# DIRECTIONS
Please copy every line below that contains the string "learning".

Segment Start: SUPPLIED DATA

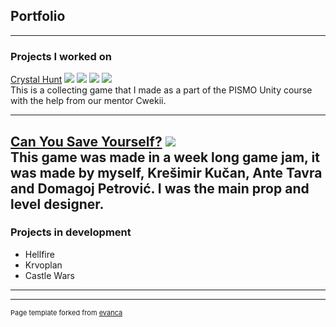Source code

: ## Portfolio

---

### Projects I worked on

[Crystal Hunt](https://emperorscorpion.itch.io/crystal-hunt)
<img src="https://img.itch.zone/aW1hZ2UvOTU4MTMyLzU0MzMyMzYucG5n/original/qOSJjE.png"/>
<img src="https://img.itch.zone/aW1hZ2UvOTU4MTMyLzU0MzMyMzIucG5n/original/82Fx%2FC.png"/>
<img src="https://img.itch.zone/aW1hZ2UvOTU4MTMyLzU0MzMyMzUucG5n/original/FZ%2FMma.png"/>
<img src="https://img.itch.zone/aW1hZ2UvOTU4MTMyLzU0MzMyMzMucG5n/original/qR7SsB.png"/>
<br>
This is a collecting game that I made as a part of the PISMO Unity course with the help from our mentor Cwekii.
<br>

---
[Can You Save Yourself?](https://emperorscorpion.itch.io/cam-you-save-yourself)
<img src="https://img.itch.zone/aW1nLzU0NjM3MTcuanBn/original/HgdH9H.jpg"/>
<br>
This game was made in a week long game jam, it was made by myself, Krešimir Kučan, Ante Tavra and  Domagoj Petrović. I was the main prop and level designer.
<br>
---

### Projects in development

- Hellfire
- Krvoplan
- Castle Wars

---




---
<p style="font-size:11px">Page template forked from <a href="https://github.com/evanca/quick-portfolio">evanca</a></p>
<!-- Remove above link if you don't want to attibute -->
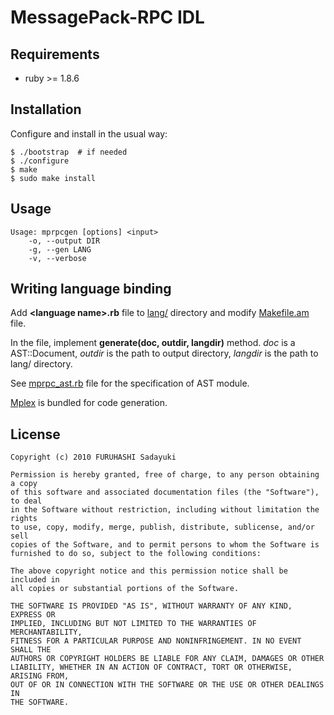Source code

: MessagePack-RPC IDL
===================

## Requirements

  - ruby >= 1.8.6


## Installation

Configure and install in the usual way:

    $ ./bootstrap  # if needed
    $ ./configure
    $ make
    $ sudo make install


## Usage

    Usage: mprpcgen [options] <input>
        -o, --output DIR
        -g, --gen LANG
        -v, --verbose


## Writing language binding

Add **&lt;language name&gt;.rb** file to [lang/](http://github.com/msgpack/msgpack-rpc/blob/master/idl/lang/) directory and modify [Makefile.am](http://github.com/msgpack/msgpack-rpc/blob/master/idl/Makefile.am) file.

In the file, implement **generate(doc, outdir, langdir)** method. *doc* is a AST::Document, *outdir* is the path to output directory, *langdir* is the path to lang/ directory.

See [mprpc_ast.rb](http://github.com/msgpack/msgpack-rpc/blob/master/idl/mprpc_ast.rb) file for the specification of AST module.

[Mplex](http://github.com/frsyuki/mplex) is bundled for code generation.


## License

    Copyright (c) 2010 FURUHASHI Sadayuki
    
    Permission is hereby granted, free of charge, to any person obtaining a copy
    of this software and associated documentation files (the "Software"), to deal
    in the Software without restriction, including without limitation the rights
    to use, copy, modify, merge, publish, distribute, sublicense, and/or sell
    copies of the Software, and to permit persons to whom the Software is
    furnished to do so, subject to the following conditions:
    
    The above copyright notice and this permission notice shall be included in
    all copies or substantial portions of the Software.
    
    THE SOFTWARE IS PROVIDED "AS IS", WITHOUT WARRANTY OF ANY KIND, EXPRESS OR
    IMPLIED, INCLUDING BUT NOT LIMITED TO THE WARRANTIES OF MERCHANTABILITY,
    FITNESS FOR A PARTICULAR PURPOSE AND NONINFRINGEMENT. IN NO EVENT SHALL THE
    AUTHORS OR COPYRIGHT HOLDERS BE LIABLE FOR ANY CLAIM, DAMAGES OR OTHER
    LIABILITY, WHETHER IN AN ACTION OF CONTRACT, TORT OR OTHERWISE, ARISING FROM,
    OUT OF OR IN CONNECTION WITH THE SOFTWARE OR THE USE OR OTHER DEALINGS IN
    THE SOFTWARE.

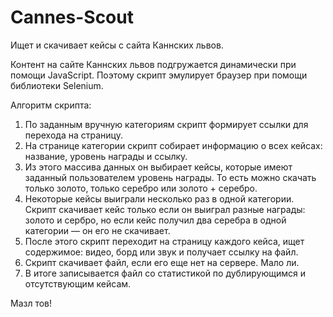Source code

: # Cannes-Scout
Ищет и скачивает кейсы с сайта Каннских львов.

Контент на сайте Каннских львов подгружается динамически при помощи JavaScript. Поэтому скрипт эмулирует браузер при помощи библиотеки Selenium.

Алгоритм скрипта:
1. По заданным вручную категориям скрипт формирует ссылки для перехода на страницу.
2. На странице категории скрипт собирает информацию о всех кейсах: название, уровень награды и ссылку.
3. Из этого массива данных он выбирает кейсы, которые имеют заданный пользователем уровень награды. То есть можно скачать только золото, только серебро или золото + серебро.
4. Некоторые кейсы выиграли несколько раз в одной категории. Скрипт скачивает кейс только если он выиграл разные награды: золото и сербро, но если кейс получил два серебра в одной категории — он его не скачивает.
5. После этого скрипт переходит на страницу каждого кейса, ищет содержимое: видео, борд или звук и получает ссылку на файл.
6. Скрипт скачивает файл, если его еще нет на сервере. Мало ли.
7. В итоге записывается файл со статистикой по дублирующимся и отсутствующим кейсам.

Мазл тов!
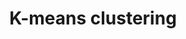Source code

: ---
layout: post
is_post: on
post_url : "https://hackmd.io/@machine-learning/Bk4gtQWPI"
title:  "K-means clustering"
keywords: ""
categories: [machine-learning]
tags: [Coursera, Notes, K-means-clustering]
icon: fas fa-book
---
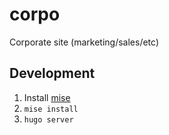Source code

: # corpo
Corporate site (marketing/sales/etc)

## Development

1. Install [mise](https://mise.jdx.dev/getting-started.html)
2. `mise install`
3. `hugo server`
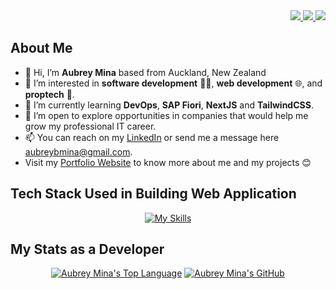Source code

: <div align="right";>
 <a href="https://aubrey-mina.netlify.app/">  
<img src="https://img.shields.io/badge/Portfolio-black?logo=web&logoColor=white&style=for-the-badge"/>
</a>
<a href="https://www.linkedin.com/in/aubrey-blancas/">  
<img src="https://img.shields.io/badge/LinkedIn-blue?logo=linkedin&logoColor=white&style=for-the-badge"/>
</a>
<a href="https://visitorbadge.io/status?path=https%3A%2F%2Fgithub.com%2Faubreybmina">
 <img src="https://api.visitorbadge.io/api/visitors?path=https%3A%2F%2Fgithub.com%2Faubreybmina&label=VISITORS&countColor=%23263759" /></a>
</div>

## About Me

- 👋 Hi, I’m **Aubrey Mina** based from Auckland, New Zealand
- 👀 I’m interested in **software development** 👨‍💻, **web development** 🌐, and **proptech** 🏢.
- 🌱 I’m currently learning **DevOps**, **SAP Fiori**, **NextJS** and **TailwindCSS**.
- 💞️ I’m open to explore opportunities in companies that would help me grow my professional IT career.
- 📫 You can reach on my <a href='https://www.linkedin.com/in/aubrey-blancas/' target='_blank'>LinkedIn</a> or send me a message here <aubreybmina@gmail.com>.
- Visit my <a href='https://aubrey-mina.netlify.app/' target='_blank'>Portfolio Website</a> to know more about me and my projects 😊 

## Tech Stack Used in Building Web Application

<div align="center";>

[![My Skills](https://skillicons.dev/icons?i=html,css,sass,tailwindcss,typescript,javascript,react,nextjs,nodejs,express,php,mongodb,mysql,firebase,github,docker,gcp,azure&perline=9)](https://github.com/aubreybmina)

</div>

## My Stats as a Developer

<div align="center";>

[![Aubrey Mina's Top Language](https://github-readme-stats-ashy-seven-39.vercel.app/api/top-langs/?username=aubreybmina&count_private=true&show_icons=true&locale=en&layout=compact)](https://github.com/aubreybmina) [![Aubrey Mina's GitHub](https://github-readme-stats-ashy-seven-39.vercel.app/api?username=aubreybmina&count_private=true&show_icons=true&hide_rank=true)](https://github.com/aubreybmina)

<div>

 <!---
aubreybmina/aubreybmina is a ✨ special ✨ repository because its `README.md` (this file) appears on your GitHub profile.
You can click the Preview link to take a look at your changes.
--->
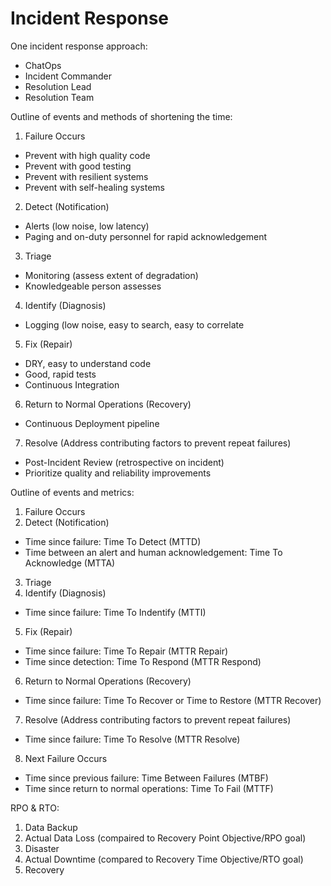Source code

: # Incident Response

One incident response approach:

- ChatOps
- Incident Commander
- Resolution Lead
- Resolution Team

Outline of events and methods of shortening the time:

1. Failure Occurs
  - Prevent with high quality code
  - Prevent with good testing
  - Prevent with resilient systems
  - Prevent with self-healing systems
2. Detect (Notification)
  - Alerts (low noise, low latency)
  - Paging and on-duty personnel for rapid acknowledgement
3. Triage
  - Monitoring (assess extent of degradation)
  - Knowledgeable person assesses
4. Identify (Diagnosis)
  - Logging (low noise, easy to search, easy to correlate
5. Fix (Repair)
  - DRY, easy to understand code
  - Good, rapid tests
  - Continuous Integration
6. Return to Normal Operations (Recovery)
  - Continuous Deployment pipeline
7. Resolve (Address contributing factors to prevent repeat failures)
  - Post-Incident Review (retrospective on incident)
  - Prioritize quality and reliability improvements


Outline of events and metrics:

1. Failure Occurs
2. Detect (Notification)
  - Time since failure: Time To Detect (MTTD)
  - Time between an alert and human acknowledgement: Time To Acknowledge (MTTA)
3. Triage
4. Identify (Diagnosis)
  - Time since failure: Time To Indentify (MTTI)
5. Fix (Repair)
  - Time since failure: Time To Repair (MTTR Repair)
  - Time since detection: Time To Respond (MTTR Respond)
6. Return to Normal Operations (Recovery)
  - Time since failure: Time To Recover or Time to Restore (MTTR Recover)
7. Resolve (Address contributing factors to prevent repeat failures)
  - Time since failure: Time To Resolve (MTTR Resolve)
8. Next Failure Occurs
  - Time since previous failure: Time Between Failures (MTBF)
  - Time since return to normal operations: Time To Fail (MTTF)


RPO & RTO:

1. Data Backup
2. Actual Data Loss (compaired to Recovery Point Objective/RPO goal)
3. Disaster
4. Actual Downtime (compared to Recovery Time Objective/RTO goal)
5. Recovery
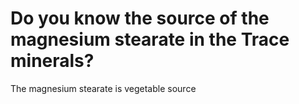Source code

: # Do you know the source of the magnesium stearate in the Trace minerals?

The magnesium stearate is vegetable source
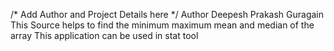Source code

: /* Add Author and Project Details here */
Author Deepesh Prakash Guragain
This Source helps to find the minimum 
maximum mean and median of the array
This application can be used in stat tool

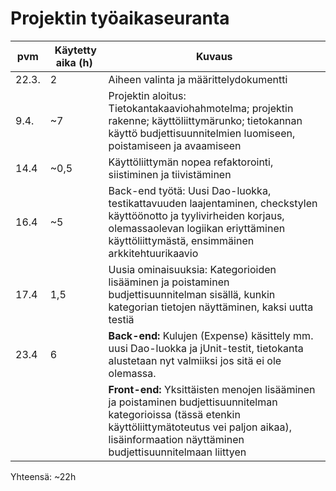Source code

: # Projektin työaikaseuranta

| pvm | Käytetty aika (h) | Kuvaus
|------|-----------|------------
| 22.3.| 2         | Aiheen valinta ja määrittelydokumentti
| 9.4. | ~7        | Projektin aloitus: Tietokantakaaviohahmotelma; projektin rakenne; käyttöliittymärunko; tietokannan käyttö budjettisuunnitelmien luomiseen, poistamiseen ja avaamiseen
| 14.4 | ~0,5      | Käyttöliittymän nopea refaktorointi, siistiminen ja tiivistäminen
| 16.4 | ~5        | Back-end työtä: Uusi Dao-luokka, testikattavuuden laajentaminen, checkstylen käyttöönotto ja tyylivirheiden korjaus, olemassaolevan logiikan eriyttäminen käyttöliittymästä, ensimmäinen arkkitehtuurikaavio
| 17.4 | 1,5       | Uusia ominaisuuksia: Kategorioiden lisääminen ja poistaminen budjettisuunnitelman sisällä, kunkin kategorian tietojen näyttäminen, kaksi uutta testiä
| 23.4 | 6         | **Back-end:** Kulujen (Expense) käsittely mm. uusi Dao-luokka ja jUnit-testit, tietokanta alustetaan nyt valmiiksi jos sitä ei ole olemassa. 
|      |           |**Front-end:** Yksittäisten menojen lisääminen ja poistaminen budjettisuunnitelman kategorioissa (tässä etenkin käyttöliittymätoteutus vei paljon aikaa), lisäinformaation näyttäminen budjettisuunnitelmaan liittyen

Yhteensä: ~22h
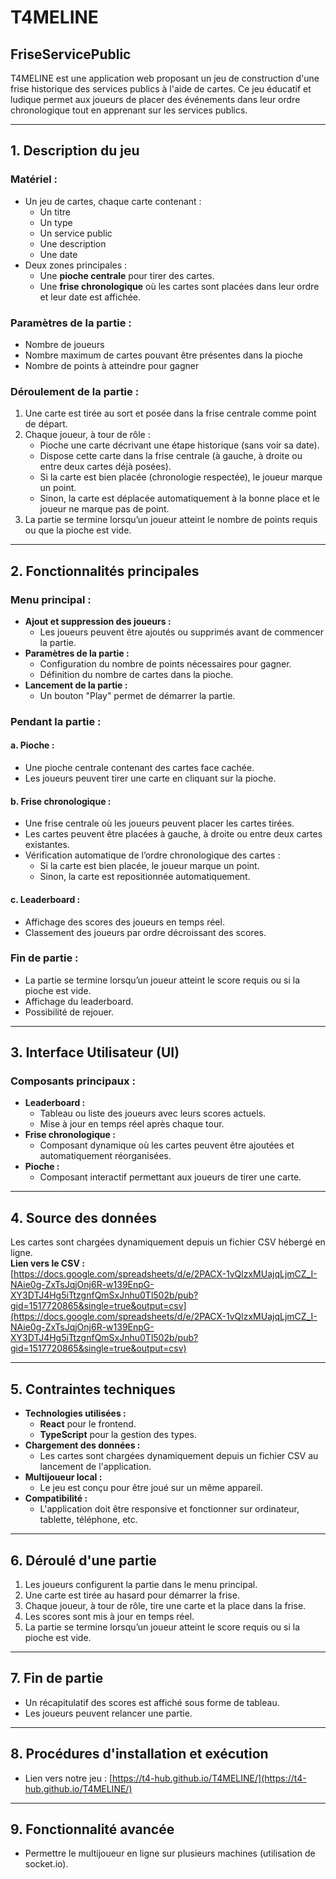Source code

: # T4MELINE

## **FriseServicePublic**

T4MELINE est une application web proposant un jeu de construction d'une frise historique des services publics à l'aide de cartes. Ce jeu éducatif et ludique permet aux joueurs de placer des événements dans leur ordre chronologique tout en apprenant sur les services publics.

---

## **1. Description du jeu**

### **Matériel :**
- Un jeu de cartes, chaque carte contenant :
  - Un titre  
  - Un type  
  - Un service public  
  - Une description  
  - Une date  
- Deux zones principales :
  - Une **pioche centrale** pour tirer des cartes.
  - Une **frise chronologique** où les cartes sont placées dans leur ordre et leur date est affichée.

### **Paramètres de la partie :**
- Nombre de joueurs  
- Nombre maximum de cartes pouvant être présentes dans la pioche  
- Nombre de points à atteindre pour gagner

### **Déroulement de la partie :**
1. Une carte est tirée au sort et posée dans la frise centrale comme point de départ.  
2. Chaque joueur, à tour de rôle :
   - Pioche une carte décrivant une étape historique (sans voir sa date).
   - Dispose cette carte dans la frise centrale (à gauche, à droite ou entre deux cartes déjà posées).
   - Si la carte est bien placée (chronologie respectée), le joueur marque un point.
   - Sinon, la carte est déplacée automatiquement à la bonne place et le joueur ne marque pas de point.
3. La partie se termine lorsqu’un joueur atteint le nombre de points requis ou que la pioche est vide.

---

## **2. Fonctionnalités principales**

### **Menu principal :**
- **Ajout et suppression des joueurs :**
  - Les joueurs peuvent être ajoutés ou supprimés avant de commencer la partie.
- **Paramètres de la partie :**
  - Configuration du nombre de points nécessaires pour gagner.
  - Définition du nombre de cartes dans la pioche.
- **Lancement de la partie :**
  - Un bouton "Play" permet de démarrer la partie.

### **Pendant la partie :**

#### **a. Pioche :**
- Une pioche centrale contenant des cartes face cachée.
- Les joueurs peuvent tirer une carte en cliquant sur la pioche.

#### **b. Frise chronologique :**
- Une frise centrale où les joueurs peuvent placer les cartes tirées.
- Les cartes peuvent être placées à gauche, à droite ou entre deux cartes existantes.
- Vérification automatique de l’ordre chronologique des cartes :
  - Si la carte est bien placée, le joueur marque un point.
  - Sinon, la carte est repositionnée automatiquement.

#### **c. Leaderboard :**
- Affichage des scores des joueurs en temps réel.
- Classement des joueurs par ordre décroissant des scores.

### **Fin de partie :**
- La partie se termine lorsqu’un joueur atteint le score requis ou si la pioche est vide.
- Affichage du leaderboard.
- Possibilité de rejouer.

---

## **3. Interface Utilisateur (UI)**

### **Composants principaux :**
- **Leaderboard :**
  - Tableau ou liste des joueurs avec leurs scores actuels.
  - Mise à jour en temps réel après chaque tour.
- **Frise chronologique :**
  - Composant dynamique où les cartes peuvent être ajoutées et automatiquement réorganisées.
- **Pioche :**
  - Composant interactif permettant aux joueurs de tirer une carte.

---

## **4. Source des données**

Les cartes sont chargées dynamiquement depuis un fichier CSV hébergé en ligne.  
**Lien vers le CSV :**  
[https://docs.google.com/spreadsheets/d/e/2PACX-1vQlzxMUajqLjmCZ_I-NAie0g-ZxTsJqjOnj6R-w139EnpG-XY3DTJ4Hg5iTtzgnfQmSxJnhu0Tl502b/pub?gid=1517720865&single=true&output=csv](https://docs.google.com/spreadsheets/d/e/2PACX-1vQlzxMUajqLjmCZ_I-NAie0g-ZxTsJqjOnj6R-w139EnpG-XY3DTJ4Hg5iTtzgnfQmSxJnhu0Tl502b/pub?gid=1517720865&single=true&output=csv)

---

## **5. Contraintes techniques**

- **Technologies utilisées :**
  - **React** pour le frontend.
  - **TypeScript** pour la gestion des types.
- **Chargement des données :**
  - Les cartes sont chargées dynamiquement depuis un fichier CSV au lancement de l'application.
- **Multijoueur local :**
  - Le jeu est conçu pour être joué sur un même appareil.
- **Compatibilité :**
  - L'application doit être responsive et fonctionner sur ordinateur, tablette, téléphone, etc.

---

## **6. Déroulé d'une partie**

1. Les joueurs configurent la partie dans le menu principal.  
2. Une carte est tirée au hasard pour démarrer la frise.  
3. Chaque joueur, à tour de rôle, tire une carte et la place dans la frise.  
4. Les scores sont mis à jour en temps réel.  
5. La partie se termine lorsqu’un joueur atteint le score requis ou si la pioche est vide.

---

## **7. Fin de partie**

- Un récapitulatif des scores est affiché sous forme de tableau.  
- Les joueurs peuvent relancer une partie.

---

## **8. Procédures d'installation et exécution**

- Lien vers notre jeu : [https://t4-hub.github.io/T4MELINE/](https://t4-hub.github.io/T4MELINE/)

---

## **9. Fonctionnalité avancée**

- Permettre le multijoueur en ligne sur plusieurs machines (utilisation de socket.io).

Segment End: SUPPLIED DATA

# SOLVED EXERCISE
post_url : "https://hackmd.io/@machine-learning/Bk4gtQWPI"
categories: [machine-learning]
- 🌱 I’m currently learning **DevOps**, **SAP Fiori**, **NextJS** and **TailwindCSS**.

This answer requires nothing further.